Excision assay for ssDNAs containing various kinds of damaged bases. The 5′-end-labelled ssDNA containing a damaged base was reacted with 3-μM TTHB178 at 37 or 60°C. The respective substrates contained hypoxanthine (A), xanthine (B), uracil (C), 8-oxoguanine (D), a reduced abasic site (E), an abasic site (F), O⁴-methylthymine (G) and O⁶-methylguanine (H). In all the panels, ‘C’ means the substrate incubated at 60°C for 60 min without TTHB178. ‘M’ means the 16- (in A and B), 10- (in C, D, E, G and H) and 9-mer (in F) marker DNAs. The reaction time is shown at the top of the panels.

Figure 8.

Proposed models of the DNA repair pathways in T. thermophilus HB8. (A) The model of MMR. A DNA mismatch is generated by misincorporation of a base during DNA replication. The MutS/MutL complex recognises the mismatch and nicks the 3′- and 5′-sides of the incorrect base to create a DNA patch for removal.
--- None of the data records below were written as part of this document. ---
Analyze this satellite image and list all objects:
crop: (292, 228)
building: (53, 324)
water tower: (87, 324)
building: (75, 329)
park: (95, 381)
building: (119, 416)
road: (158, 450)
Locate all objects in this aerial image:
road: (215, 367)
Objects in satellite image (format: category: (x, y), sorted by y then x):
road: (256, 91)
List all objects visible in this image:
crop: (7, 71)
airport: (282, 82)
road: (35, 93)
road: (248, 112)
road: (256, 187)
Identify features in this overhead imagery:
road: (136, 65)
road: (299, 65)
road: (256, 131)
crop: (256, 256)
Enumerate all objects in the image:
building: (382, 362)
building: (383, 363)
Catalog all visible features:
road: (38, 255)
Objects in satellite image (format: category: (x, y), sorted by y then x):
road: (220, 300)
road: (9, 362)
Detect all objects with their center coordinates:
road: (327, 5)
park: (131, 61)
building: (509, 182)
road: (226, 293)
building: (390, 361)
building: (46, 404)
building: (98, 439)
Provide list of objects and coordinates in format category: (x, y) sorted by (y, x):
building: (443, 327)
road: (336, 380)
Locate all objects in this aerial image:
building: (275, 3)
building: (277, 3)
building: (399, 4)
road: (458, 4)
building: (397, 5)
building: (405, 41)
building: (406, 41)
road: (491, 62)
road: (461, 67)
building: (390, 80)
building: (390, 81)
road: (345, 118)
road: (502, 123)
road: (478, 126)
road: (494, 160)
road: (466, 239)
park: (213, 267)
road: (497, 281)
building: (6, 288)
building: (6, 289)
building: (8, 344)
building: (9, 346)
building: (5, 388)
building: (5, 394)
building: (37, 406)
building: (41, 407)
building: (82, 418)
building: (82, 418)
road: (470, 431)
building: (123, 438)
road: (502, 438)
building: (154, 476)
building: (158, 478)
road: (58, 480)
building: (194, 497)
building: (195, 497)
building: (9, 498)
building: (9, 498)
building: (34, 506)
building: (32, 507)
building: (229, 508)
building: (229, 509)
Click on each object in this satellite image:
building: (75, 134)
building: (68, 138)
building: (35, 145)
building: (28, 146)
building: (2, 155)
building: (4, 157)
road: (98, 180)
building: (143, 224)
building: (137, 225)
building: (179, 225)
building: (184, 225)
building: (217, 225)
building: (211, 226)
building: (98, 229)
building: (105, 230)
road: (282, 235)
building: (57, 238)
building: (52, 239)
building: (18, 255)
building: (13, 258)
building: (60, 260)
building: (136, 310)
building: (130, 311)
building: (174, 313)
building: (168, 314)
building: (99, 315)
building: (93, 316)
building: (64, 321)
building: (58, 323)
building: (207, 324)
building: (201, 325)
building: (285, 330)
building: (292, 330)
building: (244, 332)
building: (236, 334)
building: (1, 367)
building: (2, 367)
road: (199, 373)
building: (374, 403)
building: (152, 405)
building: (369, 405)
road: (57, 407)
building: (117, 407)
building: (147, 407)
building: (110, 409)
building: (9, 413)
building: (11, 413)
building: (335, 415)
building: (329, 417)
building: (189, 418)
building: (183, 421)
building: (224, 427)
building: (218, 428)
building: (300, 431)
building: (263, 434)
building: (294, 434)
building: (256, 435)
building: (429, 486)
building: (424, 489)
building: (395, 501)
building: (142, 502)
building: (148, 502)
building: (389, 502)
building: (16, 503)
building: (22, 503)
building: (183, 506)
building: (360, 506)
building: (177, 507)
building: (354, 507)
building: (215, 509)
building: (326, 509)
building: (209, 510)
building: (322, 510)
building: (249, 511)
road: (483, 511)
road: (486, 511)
DNA helicases, such as UvrD, and RecJ or ExoI excise the error-containing patch. DNA polymerase fills the gap to complete the repair. (B) The model of the repair pathway for deaminated bases. Reactive oxygen species, such as hydroxyl radicals, attack the base to yield deaminated bases. Endonuclease V recognises a deaminated base and hydrolyses the second phosphodiester bond of the 3′-side of the bases. A DNA helicase unwinds the chain, and then, ExoI digests the lesion-containing ssDNA. (C) The model of DSB repair. UV-C irradiation causes DSBs in DNA. RecJ processes the termini to the 3′-overhanging structure in cooperation with a DNA helicase. The homologous pairing and re-synthesis of the DNA strand yield Holliday junctions. The resolution of Holliday junctions completes the repair.